§ **Action item**
From the first line down to the line containing "representam um terno pitagórico.", print the records below exactly, leaving every picture out.

§ **Data**
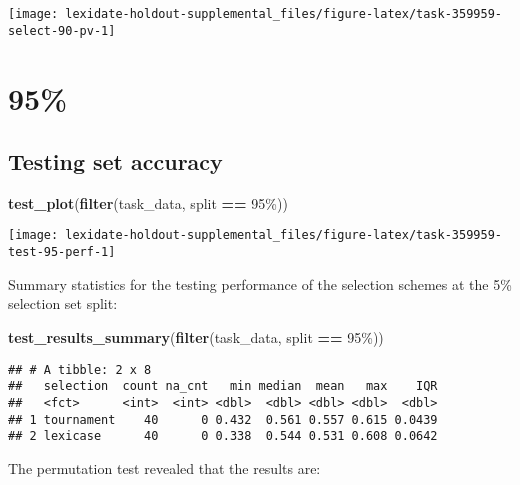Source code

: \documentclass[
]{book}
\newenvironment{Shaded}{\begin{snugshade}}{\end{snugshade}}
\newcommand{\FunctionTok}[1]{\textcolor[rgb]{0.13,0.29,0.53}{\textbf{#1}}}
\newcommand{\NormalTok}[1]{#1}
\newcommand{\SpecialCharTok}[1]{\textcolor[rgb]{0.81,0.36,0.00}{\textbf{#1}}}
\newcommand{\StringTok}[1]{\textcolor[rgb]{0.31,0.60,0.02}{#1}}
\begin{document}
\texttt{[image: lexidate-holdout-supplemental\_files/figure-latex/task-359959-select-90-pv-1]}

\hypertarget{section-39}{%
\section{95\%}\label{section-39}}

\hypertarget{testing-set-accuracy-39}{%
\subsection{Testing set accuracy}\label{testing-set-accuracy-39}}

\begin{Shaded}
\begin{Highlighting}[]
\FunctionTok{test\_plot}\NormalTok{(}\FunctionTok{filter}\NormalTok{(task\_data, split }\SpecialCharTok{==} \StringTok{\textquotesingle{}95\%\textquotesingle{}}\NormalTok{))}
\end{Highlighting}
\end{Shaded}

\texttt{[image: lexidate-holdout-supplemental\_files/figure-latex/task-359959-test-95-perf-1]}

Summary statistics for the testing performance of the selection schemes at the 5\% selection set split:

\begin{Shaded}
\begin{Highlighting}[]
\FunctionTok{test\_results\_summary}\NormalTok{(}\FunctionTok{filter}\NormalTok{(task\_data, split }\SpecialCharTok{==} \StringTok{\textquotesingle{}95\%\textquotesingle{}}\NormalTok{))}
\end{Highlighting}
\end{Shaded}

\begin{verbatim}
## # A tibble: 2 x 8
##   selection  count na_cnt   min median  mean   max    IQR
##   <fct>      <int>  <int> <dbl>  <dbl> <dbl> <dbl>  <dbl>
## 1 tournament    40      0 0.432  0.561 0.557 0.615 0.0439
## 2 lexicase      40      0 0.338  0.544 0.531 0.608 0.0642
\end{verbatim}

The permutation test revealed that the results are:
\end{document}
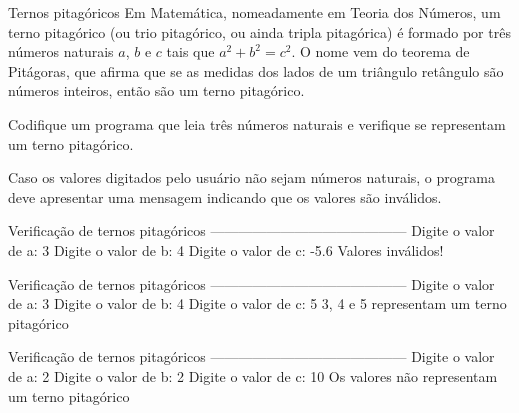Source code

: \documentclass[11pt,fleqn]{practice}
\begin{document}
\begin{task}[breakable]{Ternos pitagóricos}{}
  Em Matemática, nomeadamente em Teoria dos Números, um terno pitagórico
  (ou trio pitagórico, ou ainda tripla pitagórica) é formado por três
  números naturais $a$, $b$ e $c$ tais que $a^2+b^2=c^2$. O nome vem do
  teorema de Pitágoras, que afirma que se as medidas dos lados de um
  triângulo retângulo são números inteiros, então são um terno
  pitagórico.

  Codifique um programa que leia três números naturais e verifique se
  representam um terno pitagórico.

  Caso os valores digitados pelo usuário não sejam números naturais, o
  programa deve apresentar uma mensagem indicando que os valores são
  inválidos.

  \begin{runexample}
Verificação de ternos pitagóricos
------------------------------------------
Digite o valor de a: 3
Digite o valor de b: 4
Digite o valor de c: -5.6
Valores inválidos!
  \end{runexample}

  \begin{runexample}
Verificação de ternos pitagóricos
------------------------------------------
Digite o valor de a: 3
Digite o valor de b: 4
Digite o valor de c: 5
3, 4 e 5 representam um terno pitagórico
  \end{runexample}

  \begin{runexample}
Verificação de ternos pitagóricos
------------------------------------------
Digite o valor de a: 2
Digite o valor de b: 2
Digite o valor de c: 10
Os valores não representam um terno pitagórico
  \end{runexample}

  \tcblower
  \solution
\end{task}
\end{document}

§ **Completed task**
Source code

: \documentclass[
]{book}
\newenvironment{Shaded}{\begin{snugshade}}{\end{snugshade}}
\newcommand{\FunctionTok}[1]{\textcolor[rgb]{0.13,0.29,0.53}{\textbf{#1}}}
\newcommand{\NormalTok}[1]{#1}
\newcommand{\SpecialCharTok}[1]{\textcolor[rgb]{0.81,0.36,0.00}{\textbf{#1}}}
\newcommand{\StringTok}[1]{\textcolor[rgb]{0.31,0.60,0.02}{#1}}
\begin{document}
\texttt{[image: lexidate-holdout-supplemental\_files/figure-latex/task-359959-select-90-pv-1]}

\hypertarget{section-39}{%
\section{95\%}\label{section-39}}

\hypertarget{testing-set-accuracy-39}{%
\subsection{Testing set accuracy}\label{testing-set-accuracy-39}}

\begin{Shaded}
\begin{Highlighting}[]
\FunctionTok{test\_plot}\NormalTok{(}\FunctionTok{filter}\NormalTok{(task\_data, split }\SpecialCharTok{==} \StringTok{\textquotesingle{}95\%\textquotesingle{}}\NormalTok{))}
\end{Highlighting}
\end{Shaded}

\texttt{[image: lexidate-holdout-supplemental\_files/figure-latex/task-359959-test-95-perf-1]}

Summary statistics for the testing performance of the selection schemes at the 5\% selection set split:

\begin{Shaded}
\begin{Highlighting}[]
\FunctionTok{test\_results\_summary}\NormalTok{(}\FunctionTok{filter}\NormalTok{(task\_data, split }\SpecialCharTok{==} \StringTok{\textquotesingle{}95\%\textquotesingle{}}\NormalTok{))}
\end{Highlighting}
\end{Shaded}

\begin{verbatim}
## # A tibble: 2 x 8
##   selection  count na_cnt   min median  mean   max    IQR
##   <fct>      <int>  <int> <dbl>  <dbl> <dbl> <dbl>  <dbl>
## 1 tournament    40      0 0.432  0.561 0.557 0.615 0.0439
## 2 lexicase      40      0 0.338  0.544 0.531 0.608 0.0642
\end{verbatim}

The permutation test revealed that the results are:
\end{document}
Source code

: \documentclass[11pt,fleqn]{practice}
\begin{document}
\begin{task}[breakable]{Ternos pitagóricos}{}
  Em Matemática, nomeadamente em Teoria dos Números, um terno pitagórico
  (ou trio pitagórico, ou ainda tripla pitagórica) é formado por três
  números naturais $a$, $b$ e $c$ tais que $a^2+b^2=c^2$. O nome vem do
  teorema de Pitágoras, que afirma que se as medidas dos lados de um
  triângulo retângulo são números inteiros, então são um terno
  pitagórico.

  Codifique um programa que leia três números naturais e verifique se
  representam um terno pitagórico.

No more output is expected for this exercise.